▶ _Your objective_: Retype every line from the start of the rows through the line containing "материальную помощь и духовную поддержку.", including that line.

(Data excerpts)
================================

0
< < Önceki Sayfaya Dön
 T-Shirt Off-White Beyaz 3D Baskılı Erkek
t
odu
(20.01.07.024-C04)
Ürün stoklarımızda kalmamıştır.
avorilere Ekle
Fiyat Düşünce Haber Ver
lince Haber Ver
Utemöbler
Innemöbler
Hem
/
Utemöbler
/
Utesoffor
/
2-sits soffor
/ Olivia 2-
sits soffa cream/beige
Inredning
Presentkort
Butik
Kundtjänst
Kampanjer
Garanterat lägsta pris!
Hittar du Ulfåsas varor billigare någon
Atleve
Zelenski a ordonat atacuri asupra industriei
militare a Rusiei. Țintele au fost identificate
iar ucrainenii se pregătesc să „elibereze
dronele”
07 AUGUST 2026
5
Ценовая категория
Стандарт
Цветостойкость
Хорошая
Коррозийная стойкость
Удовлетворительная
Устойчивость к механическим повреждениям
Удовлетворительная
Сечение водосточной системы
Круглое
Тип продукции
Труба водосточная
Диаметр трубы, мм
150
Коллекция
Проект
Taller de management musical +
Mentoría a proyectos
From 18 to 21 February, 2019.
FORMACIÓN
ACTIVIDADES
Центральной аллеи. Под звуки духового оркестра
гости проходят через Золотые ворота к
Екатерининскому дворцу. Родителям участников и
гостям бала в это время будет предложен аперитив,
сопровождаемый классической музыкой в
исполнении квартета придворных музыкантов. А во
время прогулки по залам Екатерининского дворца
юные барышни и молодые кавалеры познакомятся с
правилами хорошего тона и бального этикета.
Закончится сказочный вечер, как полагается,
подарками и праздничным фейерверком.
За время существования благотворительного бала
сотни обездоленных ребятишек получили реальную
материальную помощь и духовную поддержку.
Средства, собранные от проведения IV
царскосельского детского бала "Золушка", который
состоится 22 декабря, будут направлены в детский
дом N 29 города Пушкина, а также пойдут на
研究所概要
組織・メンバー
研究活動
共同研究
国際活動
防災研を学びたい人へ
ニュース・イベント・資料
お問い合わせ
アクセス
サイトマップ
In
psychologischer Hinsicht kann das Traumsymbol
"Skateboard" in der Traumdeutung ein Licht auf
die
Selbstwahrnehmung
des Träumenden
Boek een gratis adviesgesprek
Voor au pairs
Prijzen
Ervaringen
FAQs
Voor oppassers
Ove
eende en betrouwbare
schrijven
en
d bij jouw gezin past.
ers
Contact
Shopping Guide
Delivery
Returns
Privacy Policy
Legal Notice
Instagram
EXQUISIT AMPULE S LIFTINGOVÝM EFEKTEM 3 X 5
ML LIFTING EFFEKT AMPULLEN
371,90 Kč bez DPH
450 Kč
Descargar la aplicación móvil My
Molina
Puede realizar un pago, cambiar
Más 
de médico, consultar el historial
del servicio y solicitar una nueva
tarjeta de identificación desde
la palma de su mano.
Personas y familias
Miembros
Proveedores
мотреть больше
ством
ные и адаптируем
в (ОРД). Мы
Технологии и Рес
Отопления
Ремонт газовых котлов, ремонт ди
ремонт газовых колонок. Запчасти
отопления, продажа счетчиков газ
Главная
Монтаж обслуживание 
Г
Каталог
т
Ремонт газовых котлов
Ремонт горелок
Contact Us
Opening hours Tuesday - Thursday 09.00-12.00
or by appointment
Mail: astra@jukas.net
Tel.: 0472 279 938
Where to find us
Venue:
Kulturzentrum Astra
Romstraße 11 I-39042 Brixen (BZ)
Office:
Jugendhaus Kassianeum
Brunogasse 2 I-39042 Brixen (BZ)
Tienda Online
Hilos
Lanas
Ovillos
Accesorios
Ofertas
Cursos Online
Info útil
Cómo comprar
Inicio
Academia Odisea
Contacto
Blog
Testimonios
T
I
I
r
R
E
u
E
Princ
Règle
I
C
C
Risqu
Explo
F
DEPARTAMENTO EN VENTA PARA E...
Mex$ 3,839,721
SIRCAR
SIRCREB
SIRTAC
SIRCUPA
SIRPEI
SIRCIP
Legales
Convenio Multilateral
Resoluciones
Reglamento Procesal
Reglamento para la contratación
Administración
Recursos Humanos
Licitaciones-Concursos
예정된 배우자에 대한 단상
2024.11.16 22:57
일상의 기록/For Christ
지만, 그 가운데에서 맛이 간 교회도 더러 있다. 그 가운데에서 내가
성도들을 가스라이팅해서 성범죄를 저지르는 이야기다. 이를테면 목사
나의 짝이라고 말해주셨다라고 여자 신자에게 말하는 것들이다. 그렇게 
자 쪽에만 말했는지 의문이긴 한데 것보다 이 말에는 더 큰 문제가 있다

================================

▶ _Exercise answer_:
0
< < Önceki Sayfaya Dön
 T-Shirt Off-White Beyaz 3D Baskılı Erkek
t
odu
(20.01.07.024-C04)
Ürün stoklarımızda kalmamıştır.
avorilere Ekle
Fiyat Düşünce Haber Ver
lince Haber Ver
Utemöbler
Innemöbler
Hem
/
Utemöbler
/
Utesoffor
/
2-sits soffor
/ Olivia 2-
sits soffa cream/beige
Inredning
Presentkort
Butik
Kundtjänst
Kampanjer
Garanterat lägsta pris!
Hittar du Ulfåsas varor billigare någon
Atleve
Zelenski a ordonat atacuri asupra industriei
militare a Rusiei. Țintele au fost identificate
iar ucrainenii se pregătesc să „elibereze
dronele”
07 AUGUST 2026
5
Ценовая категория
Стандарт
Цветостойкость
Хорошая
Коррозийная стойкость
Удовлетворительная
Устойчивость к механическим повреждениям
Удовлетворительная
Сечение водосточной системы
Круглое
Тип продукции
Труба водосточная
Диаметр трубы, мм
150
Коллекция
Проект
Taller de management musical +
Mentoría a proyectos
From 18 to 21 February, 2019.
FORMACIÓN
ACTIVIDADES
Центральной аллеи. Под звуки духового оркестра
гости проходят через Золотые ворота к
Екатерининскому дворцу. Родителям участников и
гостям бала в это время будет предложен аперитив,
сопровождаемый классической музыкой в
исполнении квартета придворных музыкантов. А во
время прогулки по залам Екатерининского дворца
юные барышни и молодые кавалеры познакомятся с
правилами хорошего тона и бального этикета.
Закончится сказочный вечер, как полагается,
подарками и праздничным фейерверком.
За время существования благотворительного бала
сотни обездоленных ребятишек получили реальную
материальную помощь и духовную поддержку.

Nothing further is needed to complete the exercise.